GLM 4.7 Flash Uncensored: Two Variants for Different Uses

Uncensored versions of Z.ai's GLM 4.7 Flash model have been released. This is a 30 billion parameter Mixture of Experts (MoE) model, with approximately 3 billion active parameters and a context window of 200,000 tokens.

The two variants available are:

  • Balanced: Optimized for agentic coding tasks that require reliability, while remaining uncensored.
  • Aggressive: Ideal for any other uncensored topic.

Several quantizations are available: FP16, Q8_0, Q6_K, Q4_K_M.

Compatibility and Sampling Settings

The model is compatible with llama.cpp, LM Studio, Jan, and koboldcpp.
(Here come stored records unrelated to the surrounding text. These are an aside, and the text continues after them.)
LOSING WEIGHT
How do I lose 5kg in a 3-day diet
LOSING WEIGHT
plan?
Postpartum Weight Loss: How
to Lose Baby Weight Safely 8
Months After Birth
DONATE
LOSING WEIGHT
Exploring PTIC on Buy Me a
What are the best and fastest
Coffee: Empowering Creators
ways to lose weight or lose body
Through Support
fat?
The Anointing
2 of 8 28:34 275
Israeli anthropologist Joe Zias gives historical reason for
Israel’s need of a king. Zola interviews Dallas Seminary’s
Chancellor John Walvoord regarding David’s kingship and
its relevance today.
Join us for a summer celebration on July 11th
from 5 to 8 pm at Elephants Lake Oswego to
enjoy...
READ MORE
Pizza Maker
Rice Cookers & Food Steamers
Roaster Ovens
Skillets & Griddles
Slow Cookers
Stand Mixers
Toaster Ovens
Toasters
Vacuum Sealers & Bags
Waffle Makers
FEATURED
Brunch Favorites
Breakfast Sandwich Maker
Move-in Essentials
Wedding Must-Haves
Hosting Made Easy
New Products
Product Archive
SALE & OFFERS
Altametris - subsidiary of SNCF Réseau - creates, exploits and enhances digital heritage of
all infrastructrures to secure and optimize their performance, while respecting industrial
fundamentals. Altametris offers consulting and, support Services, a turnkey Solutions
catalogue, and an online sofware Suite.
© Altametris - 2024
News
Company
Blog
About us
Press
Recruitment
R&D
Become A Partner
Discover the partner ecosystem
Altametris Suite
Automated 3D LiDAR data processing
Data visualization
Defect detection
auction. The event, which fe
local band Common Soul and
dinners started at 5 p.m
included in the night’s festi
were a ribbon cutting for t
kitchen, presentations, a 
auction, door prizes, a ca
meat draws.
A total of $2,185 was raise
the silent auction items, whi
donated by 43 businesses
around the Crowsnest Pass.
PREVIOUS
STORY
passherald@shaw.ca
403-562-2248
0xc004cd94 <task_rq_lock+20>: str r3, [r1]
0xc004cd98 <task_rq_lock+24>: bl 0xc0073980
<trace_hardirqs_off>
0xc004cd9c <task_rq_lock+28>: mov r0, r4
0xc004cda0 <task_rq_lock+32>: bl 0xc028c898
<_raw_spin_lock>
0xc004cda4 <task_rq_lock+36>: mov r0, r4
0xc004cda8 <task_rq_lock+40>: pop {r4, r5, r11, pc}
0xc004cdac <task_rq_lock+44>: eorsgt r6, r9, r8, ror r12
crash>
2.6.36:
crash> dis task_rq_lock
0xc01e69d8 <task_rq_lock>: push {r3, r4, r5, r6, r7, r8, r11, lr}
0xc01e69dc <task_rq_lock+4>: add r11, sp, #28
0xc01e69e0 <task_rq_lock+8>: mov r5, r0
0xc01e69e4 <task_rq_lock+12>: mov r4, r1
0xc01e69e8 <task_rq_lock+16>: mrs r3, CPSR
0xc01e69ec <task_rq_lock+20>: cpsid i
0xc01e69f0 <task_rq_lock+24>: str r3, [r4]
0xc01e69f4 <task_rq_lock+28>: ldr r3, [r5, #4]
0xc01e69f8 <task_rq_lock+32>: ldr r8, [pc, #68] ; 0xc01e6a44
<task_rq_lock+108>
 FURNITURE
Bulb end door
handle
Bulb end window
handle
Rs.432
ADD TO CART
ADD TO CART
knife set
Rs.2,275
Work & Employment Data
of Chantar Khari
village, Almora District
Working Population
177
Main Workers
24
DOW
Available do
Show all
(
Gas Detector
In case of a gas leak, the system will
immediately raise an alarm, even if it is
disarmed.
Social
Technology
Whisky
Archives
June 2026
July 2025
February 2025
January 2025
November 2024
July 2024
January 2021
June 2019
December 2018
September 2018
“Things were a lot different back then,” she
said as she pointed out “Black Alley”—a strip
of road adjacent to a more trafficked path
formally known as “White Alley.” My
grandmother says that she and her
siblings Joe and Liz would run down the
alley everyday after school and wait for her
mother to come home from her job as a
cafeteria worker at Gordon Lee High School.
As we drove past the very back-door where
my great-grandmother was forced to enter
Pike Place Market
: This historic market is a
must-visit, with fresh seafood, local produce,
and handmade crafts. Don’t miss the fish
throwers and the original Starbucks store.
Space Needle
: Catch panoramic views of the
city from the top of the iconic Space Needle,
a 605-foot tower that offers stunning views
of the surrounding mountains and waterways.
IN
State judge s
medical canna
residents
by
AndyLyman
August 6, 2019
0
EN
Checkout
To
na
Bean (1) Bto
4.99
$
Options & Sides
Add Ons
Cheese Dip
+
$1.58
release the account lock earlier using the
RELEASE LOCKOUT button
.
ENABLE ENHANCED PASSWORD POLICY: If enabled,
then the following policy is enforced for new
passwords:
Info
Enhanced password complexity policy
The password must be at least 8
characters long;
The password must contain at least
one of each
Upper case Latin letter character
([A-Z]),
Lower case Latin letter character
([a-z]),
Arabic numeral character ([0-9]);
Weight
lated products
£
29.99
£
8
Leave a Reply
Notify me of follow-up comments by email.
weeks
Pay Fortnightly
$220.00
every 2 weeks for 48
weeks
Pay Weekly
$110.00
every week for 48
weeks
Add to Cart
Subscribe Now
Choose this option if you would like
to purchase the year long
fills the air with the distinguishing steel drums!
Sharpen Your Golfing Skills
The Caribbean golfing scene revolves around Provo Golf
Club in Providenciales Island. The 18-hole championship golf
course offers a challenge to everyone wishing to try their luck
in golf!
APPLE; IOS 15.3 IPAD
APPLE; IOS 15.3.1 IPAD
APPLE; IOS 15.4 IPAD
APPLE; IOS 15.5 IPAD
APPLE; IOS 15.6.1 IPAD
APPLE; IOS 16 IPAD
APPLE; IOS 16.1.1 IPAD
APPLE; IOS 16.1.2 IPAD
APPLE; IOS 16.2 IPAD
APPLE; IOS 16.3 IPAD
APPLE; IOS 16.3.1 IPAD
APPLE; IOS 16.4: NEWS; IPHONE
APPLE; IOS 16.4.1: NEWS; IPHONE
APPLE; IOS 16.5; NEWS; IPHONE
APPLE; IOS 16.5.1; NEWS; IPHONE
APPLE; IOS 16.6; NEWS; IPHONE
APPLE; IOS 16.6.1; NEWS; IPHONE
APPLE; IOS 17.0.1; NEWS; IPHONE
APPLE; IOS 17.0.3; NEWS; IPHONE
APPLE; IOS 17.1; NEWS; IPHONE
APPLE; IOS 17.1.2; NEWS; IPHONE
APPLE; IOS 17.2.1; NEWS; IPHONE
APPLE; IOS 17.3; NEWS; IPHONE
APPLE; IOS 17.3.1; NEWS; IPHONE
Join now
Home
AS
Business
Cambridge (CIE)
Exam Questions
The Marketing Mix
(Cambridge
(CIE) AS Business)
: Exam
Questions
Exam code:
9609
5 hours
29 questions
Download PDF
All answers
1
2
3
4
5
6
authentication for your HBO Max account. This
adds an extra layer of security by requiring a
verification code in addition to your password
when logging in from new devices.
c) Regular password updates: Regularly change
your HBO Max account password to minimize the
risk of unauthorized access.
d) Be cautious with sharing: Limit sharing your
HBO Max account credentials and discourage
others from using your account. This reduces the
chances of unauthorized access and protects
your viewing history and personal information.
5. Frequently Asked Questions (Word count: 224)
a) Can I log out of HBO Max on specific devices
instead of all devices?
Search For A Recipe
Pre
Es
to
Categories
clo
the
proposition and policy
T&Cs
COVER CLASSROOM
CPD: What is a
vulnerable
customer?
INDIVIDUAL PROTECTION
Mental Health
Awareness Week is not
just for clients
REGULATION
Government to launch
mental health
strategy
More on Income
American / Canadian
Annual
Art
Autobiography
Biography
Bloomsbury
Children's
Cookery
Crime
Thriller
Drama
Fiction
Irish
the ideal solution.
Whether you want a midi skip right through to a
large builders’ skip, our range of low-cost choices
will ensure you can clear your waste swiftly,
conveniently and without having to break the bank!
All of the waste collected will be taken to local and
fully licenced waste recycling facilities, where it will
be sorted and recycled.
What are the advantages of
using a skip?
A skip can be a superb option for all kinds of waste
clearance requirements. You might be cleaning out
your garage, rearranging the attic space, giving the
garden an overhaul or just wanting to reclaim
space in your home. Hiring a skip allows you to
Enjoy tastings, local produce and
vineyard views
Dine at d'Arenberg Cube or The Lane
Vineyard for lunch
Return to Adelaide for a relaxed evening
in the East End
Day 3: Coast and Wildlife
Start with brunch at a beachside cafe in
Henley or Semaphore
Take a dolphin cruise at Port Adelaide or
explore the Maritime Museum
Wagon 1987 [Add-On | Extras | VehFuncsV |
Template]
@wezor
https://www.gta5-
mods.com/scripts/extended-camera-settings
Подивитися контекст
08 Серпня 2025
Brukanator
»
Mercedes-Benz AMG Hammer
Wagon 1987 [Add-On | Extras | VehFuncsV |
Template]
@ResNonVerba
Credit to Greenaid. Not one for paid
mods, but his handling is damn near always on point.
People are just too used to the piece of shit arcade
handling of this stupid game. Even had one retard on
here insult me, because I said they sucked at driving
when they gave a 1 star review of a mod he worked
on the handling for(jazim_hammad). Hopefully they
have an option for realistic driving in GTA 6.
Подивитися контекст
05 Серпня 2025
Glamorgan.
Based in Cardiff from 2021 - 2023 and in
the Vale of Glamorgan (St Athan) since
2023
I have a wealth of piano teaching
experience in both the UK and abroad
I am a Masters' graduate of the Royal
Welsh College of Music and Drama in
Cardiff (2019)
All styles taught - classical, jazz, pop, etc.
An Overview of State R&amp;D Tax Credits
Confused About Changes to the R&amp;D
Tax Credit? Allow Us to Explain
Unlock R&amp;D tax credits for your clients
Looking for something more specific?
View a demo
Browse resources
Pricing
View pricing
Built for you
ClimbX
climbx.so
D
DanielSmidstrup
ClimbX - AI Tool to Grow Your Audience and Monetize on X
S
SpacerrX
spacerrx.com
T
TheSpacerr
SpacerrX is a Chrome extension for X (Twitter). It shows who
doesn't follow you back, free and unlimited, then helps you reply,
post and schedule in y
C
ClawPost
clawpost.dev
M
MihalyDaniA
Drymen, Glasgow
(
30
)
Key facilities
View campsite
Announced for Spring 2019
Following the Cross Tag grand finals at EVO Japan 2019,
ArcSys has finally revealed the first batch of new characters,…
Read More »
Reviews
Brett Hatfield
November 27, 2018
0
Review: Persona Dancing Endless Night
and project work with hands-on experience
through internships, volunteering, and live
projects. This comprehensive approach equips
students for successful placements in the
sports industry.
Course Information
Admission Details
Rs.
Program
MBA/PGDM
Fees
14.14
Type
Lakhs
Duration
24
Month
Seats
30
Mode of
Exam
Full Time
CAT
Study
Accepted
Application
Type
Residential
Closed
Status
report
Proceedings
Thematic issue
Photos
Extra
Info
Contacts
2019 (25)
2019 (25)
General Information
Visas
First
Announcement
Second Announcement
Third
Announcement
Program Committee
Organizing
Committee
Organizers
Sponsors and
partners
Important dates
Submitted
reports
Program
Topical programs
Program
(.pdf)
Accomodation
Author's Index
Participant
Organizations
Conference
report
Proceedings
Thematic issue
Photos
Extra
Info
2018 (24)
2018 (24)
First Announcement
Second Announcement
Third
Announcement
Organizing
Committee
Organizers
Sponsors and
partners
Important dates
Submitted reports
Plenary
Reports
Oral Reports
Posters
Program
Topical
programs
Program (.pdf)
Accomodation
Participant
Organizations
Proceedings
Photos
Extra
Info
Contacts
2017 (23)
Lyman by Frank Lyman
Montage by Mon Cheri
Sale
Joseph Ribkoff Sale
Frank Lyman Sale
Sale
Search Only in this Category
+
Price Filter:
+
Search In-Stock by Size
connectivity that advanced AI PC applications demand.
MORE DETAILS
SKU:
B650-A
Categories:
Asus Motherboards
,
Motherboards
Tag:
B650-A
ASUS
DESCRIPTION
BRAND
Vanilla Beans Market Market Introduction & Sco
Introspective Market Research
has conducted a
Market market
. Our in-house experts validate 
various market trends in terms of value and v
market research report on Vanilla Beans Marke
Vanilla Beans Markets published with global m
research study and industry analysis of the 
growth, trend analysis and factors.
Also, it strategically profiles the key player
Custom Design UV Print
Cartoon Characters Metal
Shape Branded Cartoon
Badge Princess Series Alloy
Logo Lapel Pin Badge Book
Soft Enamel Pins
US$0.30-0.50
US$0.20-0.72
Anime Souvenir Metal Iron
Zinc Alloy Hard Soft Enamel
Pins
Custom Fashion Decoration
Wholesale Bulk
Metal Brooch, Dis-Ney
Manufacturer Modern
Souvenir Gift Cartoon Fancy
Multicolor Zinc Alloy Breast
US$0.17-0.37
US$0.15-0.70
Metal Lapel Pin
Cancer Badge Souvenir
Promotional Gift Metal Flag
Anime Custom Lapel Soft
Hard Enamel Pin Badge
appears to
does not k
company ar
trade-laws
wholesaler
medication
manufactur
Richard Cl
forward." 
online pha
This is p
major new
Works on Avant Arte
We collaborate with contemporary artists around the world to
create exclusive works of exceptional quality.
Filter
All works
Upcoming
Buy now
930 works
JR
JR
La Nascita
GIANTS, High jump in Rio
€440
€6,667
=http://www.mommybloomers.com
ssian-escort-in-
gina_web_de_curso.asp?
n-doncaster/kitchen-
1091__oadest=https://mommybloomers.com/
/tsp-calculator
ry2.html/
Currently, it has compatibility issues with Ollama due to chat template problems.

The sampling settings suggested by Z.ai are:

  • General: --temp 1.0 --top-p 0.95
  • Agentic/tool use: --temp 0.7 --top-p 1.0
  • Repeat penalty: keep at 1.0 (or disable)
  • llama.cpp users: --min-p 0.01 and --jinja

Smaller Models: GPT-OSS 20B

For those looking for smaller models, GPT-OSS 20B, MXFP4 - Lossless, is also available in Balanced and Aggressive versions.